Task instructions >> From the entries below, return exactly the lines beginning at the one that contains "ring pip: (339, 322)" and ending at the one that contains "pinky tip: (528, 255)", both of them included, and only those lines.

Records excerpted from a collection >>
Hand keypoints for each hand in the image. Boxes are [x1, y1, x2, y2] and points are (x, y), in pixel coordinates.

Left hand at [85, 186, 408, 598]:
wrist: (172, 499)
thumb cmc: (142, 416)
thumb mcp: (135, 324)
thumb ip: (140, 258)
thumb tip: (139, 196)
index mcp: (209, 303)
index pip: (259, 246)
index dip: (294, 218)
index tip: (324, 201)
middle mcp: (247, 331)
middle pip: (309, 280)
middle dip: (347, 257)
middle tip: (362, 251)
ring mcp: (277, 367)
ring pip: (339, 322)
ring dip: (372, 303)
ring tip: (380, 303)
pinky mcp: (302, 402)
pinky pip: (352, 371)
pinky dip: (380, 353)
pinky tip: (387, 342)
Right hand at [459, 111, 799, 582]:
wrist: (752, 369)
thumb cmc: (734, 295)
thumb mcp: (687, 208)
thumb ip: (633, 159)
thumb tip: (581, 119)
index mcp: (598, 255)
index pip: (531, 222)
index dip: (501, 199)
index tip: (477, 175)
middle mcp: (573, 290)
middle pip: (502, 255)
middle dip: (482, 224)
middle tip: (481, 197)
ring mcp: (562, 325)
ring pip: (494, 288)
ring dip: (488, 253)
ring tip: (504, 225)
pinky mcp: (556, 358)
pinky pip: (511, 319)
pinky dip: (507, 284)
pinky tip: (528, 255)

--

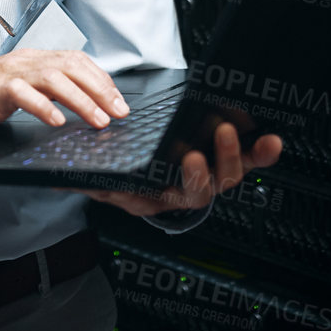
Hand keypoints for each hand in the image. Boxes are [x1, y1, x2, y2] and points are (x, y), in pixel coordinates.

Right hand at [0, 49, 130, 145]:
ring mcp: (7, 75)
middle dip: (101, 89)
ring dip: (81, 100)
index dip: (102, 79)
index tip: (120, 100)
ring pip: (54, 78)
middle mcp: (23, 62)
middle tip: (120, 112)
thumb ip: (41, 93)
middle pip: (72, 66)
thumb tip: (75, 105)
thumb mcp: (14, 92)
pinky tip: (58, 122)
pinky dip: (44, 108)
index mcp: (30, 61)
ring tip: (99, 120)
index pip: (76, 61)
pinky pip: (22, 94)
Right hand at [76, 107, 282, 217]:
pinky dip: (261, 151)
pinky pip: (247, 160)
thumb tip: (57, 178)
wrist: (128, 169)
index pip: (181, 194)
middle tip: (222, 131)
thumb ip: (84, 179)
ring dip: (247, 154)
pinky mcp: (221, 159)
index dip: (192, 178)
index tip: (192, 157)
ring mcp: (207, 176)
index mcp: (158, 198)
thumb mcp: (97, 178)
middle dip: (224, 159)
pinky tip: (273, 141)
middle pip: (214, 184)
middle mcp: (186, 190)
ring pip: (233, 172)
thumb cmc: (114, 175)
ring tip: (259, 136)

Exercise response >>
ring pip: (339, 322)
ring dip: (372, 303)
ring tip: (380, 303)
pinky mcp: (302, 402)
pinky pip: (352, 371)
pinky dip: (380, 353)
pinky tip: (387, 342)
Right hand at [459, 111, 799, 582]:
wrist: (752, 369)
thumb cmc: (734, 295)
thumb mcp: (687, 208)
thumb ip: (633, 159)
thumb tip: (581, 119)
index mcp: (598, 255)
index pip: (531, 222)
index dip: (501, 199)
index tip: (477, 175)
middle mcp: (573, 290)
middle pip: (502, 255)
middle dip: (482, 224)
middle tip: (481, 197)
ring mcp: (562, 325)
ring pip: (494, 288)
ring dip: (488, 253)
ring tip: (504, 225)
pinky mcp: (556, 358)
pinky pip: (511, 319)
pinky dip: (507, 284)
pinky tip: (528, 255)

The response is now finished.